--- WHAT TO WORK ON ---
Update the records below by replacing every instance of "Profesionist" with "Professional" and leaving everything else unchanged.

[Source records]

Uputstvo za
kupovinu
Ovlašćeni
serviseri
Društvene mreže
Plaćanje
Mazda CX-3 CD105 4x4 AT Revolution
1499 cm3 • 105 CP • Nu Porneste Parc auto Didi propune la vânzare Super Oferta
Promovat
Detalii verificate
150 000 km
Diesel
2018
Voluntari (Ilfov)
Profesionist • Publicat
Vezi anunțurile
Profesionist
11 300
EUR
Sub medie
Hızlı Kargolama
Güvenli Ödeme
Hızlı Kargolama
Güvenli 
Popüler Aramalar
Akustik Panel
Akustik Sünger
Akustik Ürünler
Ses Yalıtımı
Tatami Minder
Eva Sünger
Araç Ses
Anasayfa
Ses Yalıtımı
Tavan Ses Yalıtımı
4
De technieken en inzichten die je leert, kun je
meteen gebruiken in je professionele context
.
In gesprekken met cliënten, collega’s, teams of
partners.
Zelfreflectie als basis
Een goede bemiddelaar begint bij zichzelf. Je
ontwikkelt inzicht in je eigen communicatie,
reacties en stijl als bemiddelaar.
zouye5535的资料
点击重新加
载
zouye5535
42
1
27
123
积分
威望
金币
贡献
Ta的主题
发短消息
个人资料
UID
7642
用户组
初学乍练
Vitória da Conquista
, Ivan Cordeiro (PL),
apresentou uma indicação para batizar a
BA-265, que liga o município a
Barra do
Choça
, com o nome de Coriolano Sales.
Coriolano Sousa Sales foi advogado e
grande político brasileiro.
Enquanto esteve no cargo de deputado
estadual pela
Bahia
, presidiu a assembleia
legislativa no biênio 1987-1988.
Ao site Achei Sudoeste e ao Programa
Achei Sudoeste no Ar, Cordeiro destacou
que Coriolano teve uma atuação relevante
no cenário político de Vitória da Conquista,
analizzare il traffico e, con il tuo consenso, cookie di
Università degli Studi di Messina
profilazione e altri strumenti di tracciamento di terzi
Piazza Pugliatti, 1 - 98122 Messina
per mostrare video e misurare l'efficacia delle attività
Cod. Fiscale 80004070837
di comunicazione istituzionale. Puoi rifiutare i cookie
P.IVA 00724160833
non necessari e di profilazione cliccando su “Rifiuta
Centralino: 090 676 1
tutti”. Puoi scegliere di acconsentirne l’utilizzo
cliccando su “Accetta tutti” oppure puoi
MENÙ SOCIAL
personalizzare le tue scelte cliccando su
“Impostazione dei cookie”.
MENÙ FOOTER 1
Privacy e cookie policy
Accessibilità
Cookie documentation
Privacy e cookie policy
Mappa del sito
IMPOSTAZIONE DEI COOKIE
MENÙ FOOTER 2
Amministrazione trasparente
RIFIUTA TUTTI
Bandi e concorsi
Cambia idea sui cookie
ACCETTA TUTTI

--- RESPONSE BELOW ---
Uputstvo za
kupovinu
Ovlašćeni
serviseri
Društvene mreže
Plaćanje
Mazda CX-3 CD105 4x4 AT Revolution
1499 cm3 • 105 CP • Nu Porneste Parc auto Didi propune la vânzare Super Oferta
Promovat
Detalii verificate
150 000 km
Diesel
2018
Voluntari (Ilfov)
Professional • Publicat
Vezi anunțurile
Professional
11 300
EUR
Sub medie
Hızlı Kargolama
Güvenli Ödeme
Hızlı Kargolama
Güvenli 
Popüler Aramalar
Akustik Panel
Akustik Sünger
Akustik Ürünler
Ses Yalıtımı
Tatami Minder
Eva Sünger
Araç Ses
Anasayfa
Ses Yalıtımı
Tavan Ses Yalıtımı
4
De technieken en inzichten die je leert, kun je
meteen gebruiken in je professionele context
.
In gesprekken met cliënten, collega’s, teams of
partners.
Zelfreflectie als basis
Een goede bemiddelaar begint bij zichzelf. Je
ontwikkelt inzicht in je eigen communicatie,
reacties en stijl als bemiddelaar.
zouye5535的资料
点击重新加
载
zouye5535
42
1
27
123
积分
威望
金币
贡献
Ta的主题
发短消息
个人资料
UID
7642
用户组
初学乍练
Vitória da Conquista
, Ivan Cordeiro (PL),
apresentou uma indicação para batizar a
BA-265, que liga o município a
Barra do
Choça
, com o nome de Coriolano Sales.
Coriolano Sousa Sales foi advogado e
grande político brasileiro.
Enquanto esteve no cargo de deputado
estadual pela
Bahia
, presidiu a assembleia
legislativa no biênio 1987-1988.
Ao site Achei Sudoeste e ao Programa
Achei Sudoeste no Ar, Cordeiro destacou
que Coriolano teve uma atuação relevante
no cenário político de Vitória da Conquista,
analizzare il traffico e, con il tuo consenso, cookie di
Università degli Studi di Messina
profilazione e altri strumenti di tracciamento di terzi
Piazza Pugliatti, 1 - 98122 Messina
per mostrare video e misurare l'efficacia delle attività
Cod. Fiscale 80004070837
di comunicazione istituzionale. Puoi rifiutare i cookie
P.IVA 00724160833
non necessari e di profilazione cliccando su “Rifiuta
Centralino: 090 676 1
tutti”. Puoi scegliere di acconsentirne l’utilizzo
cliccando su “Accetta tutti” oppure puoi
MENÙ SOCIAL
personalizzare le tue scelte cliccando su
“Impostazione dei cookie”.
MENÙ FOOTER 1
Privacy e cookie policy
Accessibilità
Cookie documentation
Privacy e cookie policy
Mappa del sito
IMPOSTAZIONE DEI COOKIE
MENÙ FOOTER 2
Amministrazione trasparente
RIFIUTA TUTTI
Bandi e concorsi
Cambia idea sui cookie
ACCETTA TUTTI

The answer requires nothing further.